いのちを学ぶ

いのちを学ぶ
 
インスタ映えスポットとしてCUEテレビにて觀音寺のイチョウを紹介してくださいました。
 
私もインタビューに応じ、イチョウに関するエピソードを話しました。残念ながら番組ではカットされた「いのちを学ぶ」を紹介します。
 
今では七十歳を迎える方の少年時代はお寺の境内が遊び場でした。イチョウの木に登る競争をして楽しんでいたようです。
 
なかなか登れない子、途中まで登ったら怖くなっておりられない子、スルスルと上まで登っていく子など運動能力に応じて楽しんでいました。
 
スルスルと上まで登っていく子は、高いところに鳥の巣を見つけることがありました。巣をのぞくと卵があったので持っておりました。はじめは珍しがっていましたが、しばらくすると「この卵、どうする?」という話になりました。
 
鳥の卵なので食べるわけにもいかず、かといってそのまま置いておけば猫に食べられてしまいます。相談の結果、鳥の巣へそっと戻しておいてやろうということになりました。
 
翌日から鳥の巣に戻した卵がどうなっているか見に行くことが日課になりました。
「今日は3つあったぞ」
「今日は親鳥がいて、威嚇されたからそっとおりてきた」
「1つ卵からかえって雛がいたぞ」
などなど
 
ところがある日、卵は殻だけになっていました。きっとカラスに食べられてしまったのでしょう。鳥の巣を見に行った子は、卵はカラスに食べられてしまったことを友だちに報告しました。
 
みんなで雛になることなくカラスに食べられてしまった卵の命を悲しみました。弱肉強食であることは知っていても、目の当たりにするとショックなものです。
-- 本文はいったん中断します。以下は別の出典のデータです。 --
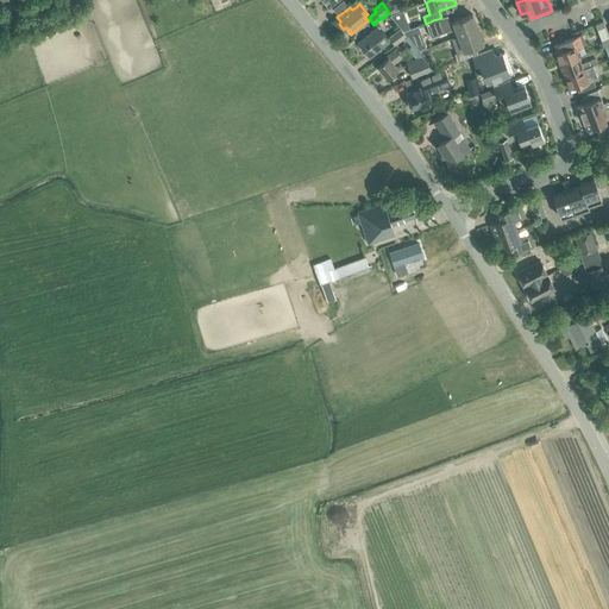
[(402,11),(390,16),(395,22),(405,18),(402,11)]
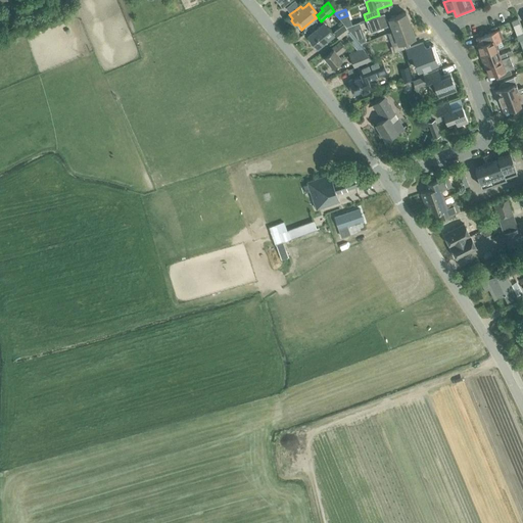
[(393,31),(411,25),(406,12),(389,18),(389,19),(387,20),(384,13),(379,15),(372,17),(366,20),(370,33),(383,28),(389,26),(391,25),(393,31)]
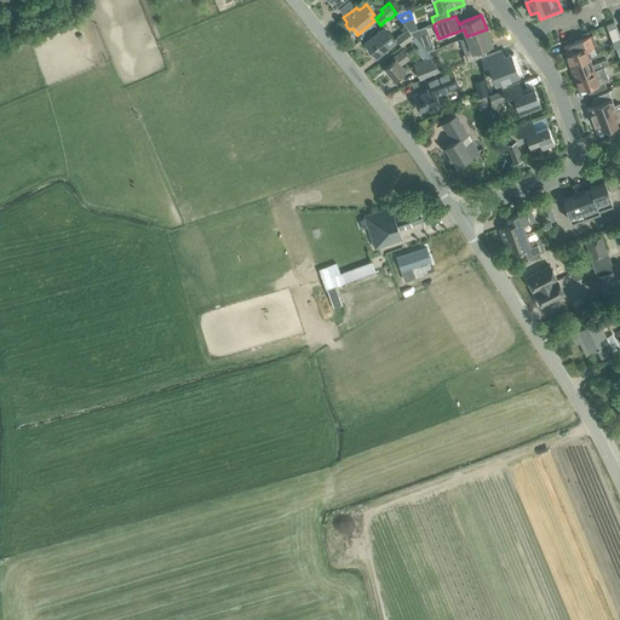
[(396,42),(384,27),(365,44),(377,58),(396,42)]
子どもたちは誰からともなく「命って大事だよな」という話になりました。
 
遊びの中で命の大切さを学んでいった時代がありました。命の尊さが心に染みます。
 
空海も「命はいつ始まって、いつ終わったのか誰も知らない」と説きました。命の限りが分からないからこそ、今を精一杯生きたいものです。